Hukum Daging Gelonggongan
Pengertian Daging Gelonggongan
Daging gelonggongan adalah daging dari jenis sapi yang diberi air sebanyak-banyaknya sebelum disembelih, dengan tujuan menambah berat badan binatang tersebut, sehingga ketika dijual harganya lebih mahal dan akan mendapatkan keuntungan lebih.
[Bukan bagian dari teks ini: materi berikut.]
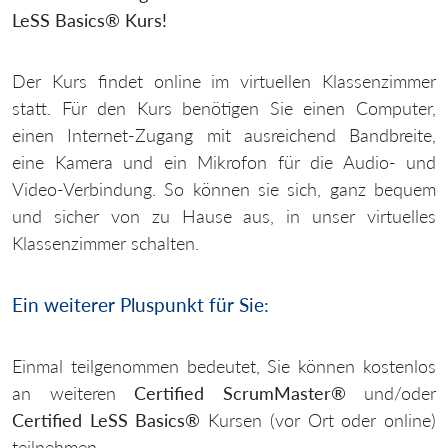
LeSS Basics® Kurs!
Der Kurs findet online im virtuellen Klassenzimmer
statt. Für den Kurs benötigen Sie einen Computer,
einen Internet-Zugang mit ausreichend Bandbreite,
eine Kamera und ein Mikrofon für die Audio- und
Video-Verbindung. So können sie sich, ganz bequem
und sicher von zu Hause aus, in unser virtuelles
Klassenzimmer schalten.
Ein weiterer Pluspunkt für Sie:
Einmal teilgenommen bedeutet, Sie können kostenlos
an weiteren
Certified ScrumMaster®
und/oder
Certified LeSS Basics®
Kursen (vor Ort oder online)
teilnehmen.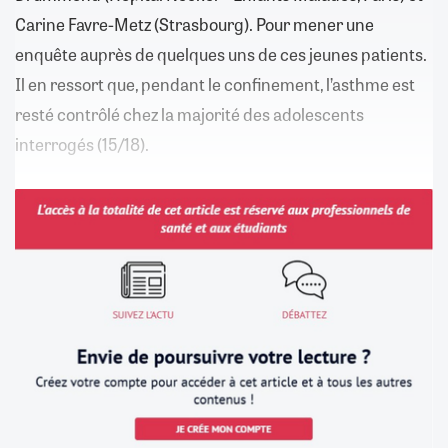
Carine Favre-Metz (Strasbourg). Pour mener une
enquête auprès de quelques uns de ces jeunes patients.
Il en ressort que, pendant le confinement, l’asthme est
resté contrôlé chez la majorité des adolescents
interrogés (15/18).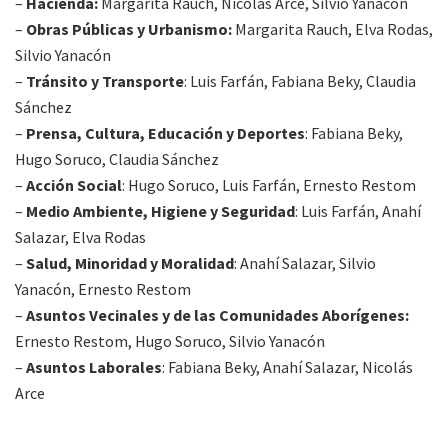
–
Hacienda:
Margarita Rauch, Nicolás Arce, Silvio Yanacón
–
Obras Públicas y Urbanismo:
Margarita Rauch, Elva Rodas,
Silvio Yanacón
–
Tránsito y Transporte
: Luis Farfán, Fabiana Beky, Claudia
Sánchez
–
Prensa, Cultura, Educación y Deportes
: Fabiana Beky,
Hugo Soruco, Claudia Sánchez
–
Acción Social
: Hugo Soruco, Luis Farfán, Ernesto Restom
–
Medio Ambiente, Higiene y Seguridad
: Luis Farfán, Anahí
Salazar, Elva Rodas
–
Salud, Minoridad y Moralidad
: Anahí Salazar, Silvio
Yanacón, Ernesto Restom
–
Asuntos Vecinales y de las Comunidades Aborígenes:
Ernesto Restom, Hugo Soruco, Silvio Yanacón
–
Asuntos Laborales
: Fabiana Beky, Anahí Salazar, Nicolás
Arce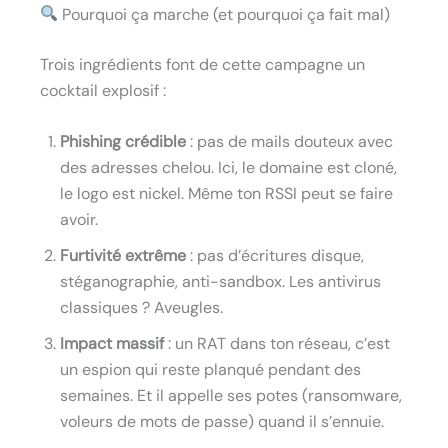
Pourquoi ça marche (et pourquoi ça fait mal)
Trois ingrédients font de cette campagne un
cocktail explosif :
Phishing crédible
: pas de mails douteux avec
des adresses chelou. Ici, le domaine est cloné,
le logo est nickel. Même ton RSSI peut se faire
avoir.
Furtivité extrême
: pas d’écritures disque,
stéganographie, anti-sandbox. Les antivirus
classiques ? Aveugles.
Impact massif
: un RAT dans ton réseau, c’est
un espion qui reste planqué pendant des
semaines. Et il appelle ses potes (ransomware,
voleurs de mots de passe) quand il s’ennuie.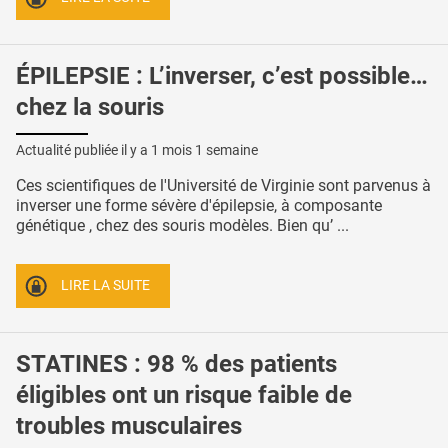
ÉPILEPSIE : L’inverser, c’est possible…
chez la souris
Actualité publiée il y a
1 mois 1 semaine
Ces scientifiques de l'Université de Virginie sont parvenus à
inverser une forme sévère d'épilepsie, à composante
génétique , chez des souris modèles. Bien qu’ ...
LIRE LA SUITE
STATINES : 98 % des patients
éligibles ont un risque faible de
troubles musculaires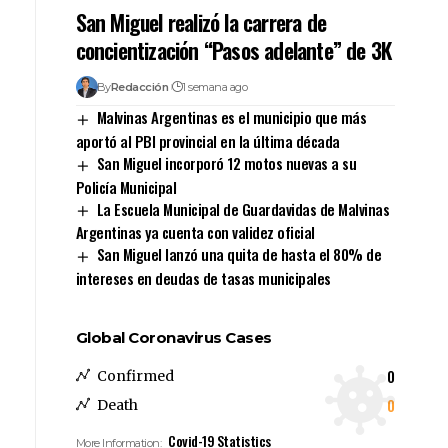
San Miguel realizó la carrera de
concientización “Pasos adelante” de 3K
By
Redacción
1 semana ago
Malvinas Argentinas es el municipio que más
aportó al PBI provincial en la última década
San Miguel incorporó 12 motos nuevas a su
Policía Municipal
La Escuela Municipal de Guardavidas de Malvinas
Argentinas ya cuenta con validez oficial
San Miguel lanzó una quita de hasta el 80% de
intereses en deudas de tasas municipales
Global Coronavirus Cases
0
Confirmed
0
Death
Covid-19 Statistics
More Information: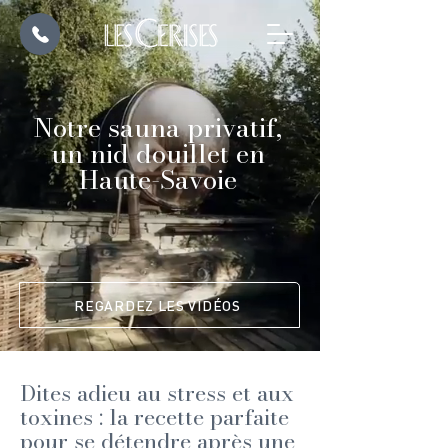
Notre sauna privatif,
un nid douillet en
Haute-Savoie
REGARDEZ LES VIDÉOS
Dites adieu au stress et aux
toxines : la recette parfaite
pour se détendre après une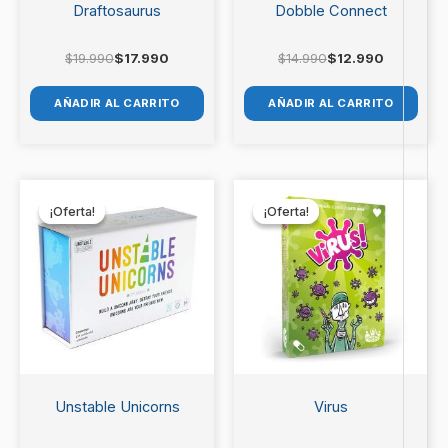
Draftosaurus
Dobble Connect
$
19.990
$
17.990
$
14.990
$
12.990
AÑADIR AL CARRITO
AÑADIR AL CARRITO
El
El
El
El
precio
precio
precio
precio
¡Oferta!
¡Oferta!
¡Oferta!
¡Oferta!
original
actual
original
actual
era:
es:
era:
es:
$21.990.
$19.990.
$19.990.
$17.990.
Unstable Unicorns
Virus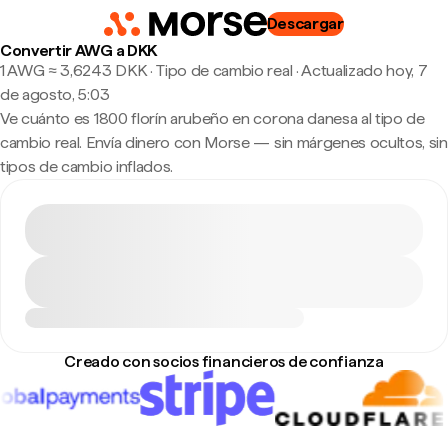
Descargar
Convertir AWG a DKK
1 AWG ≈ 3,6243 DKK · Tipo de cambio real
·
Actualizado hoy, 7
de agosto, 5:03
Ve cuánto es 1800 florín arubeño en corona danesa al tipo de
cambio real. Envía dinero con Morse — sin márgenes ocultos, sin
tipos de cambio inflados.
Creado con socios financieros de confianza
Salah satu cara mengisi air ke dalam perut sapi adalah dengan memasukkan selang ke mulut sapi sampai kedalaman kira-kira 1,5 meter kedalam perut sapi, kemudian selang tersebut dialiri air. Setelah perut sapi penuh dengan air, maka sapi dibiarkan sejenak agar air yang di dalam perut sapi meresap ke seluruh tubuh sapi.
Daging gelonggongan ini mempunyai beberapa ciri diantaranya : warnanya pucat, kandungan airnya sangat tinggi dan kelihatan lembek, biasanya harganya lebih murah.
Hukum Daging Gelonggongan
Hukum Daging Gelonggongan bisa lihat dari tiga sisi :
Sisi Pertama : Hukum Menjual Daging Gelonggongan
Jual beli daging gelonggongan termasuk jual beli yang diharamkan di dalam syariat, karena termasuk bentuk penipuan dalam jual beli, maka hukumnya haram. Hal ini berdasarkan dalil – dalil sebagai berikut :
Dalil Pertama : Firman Allah :
“Hai orang-orang yang beriman, janganlah kamu saling memakan harta sesamamu dengan jalan yang batil, kecuali dengan jalan perniagaan yang berlaku dengan suka sama suka diantara kamu. Dan janganlah kamu membunuh dirimu; sesungguhnya Allah adalah Maha Penyayang kepadamu.” ( Qs An-Nisa’ :29 )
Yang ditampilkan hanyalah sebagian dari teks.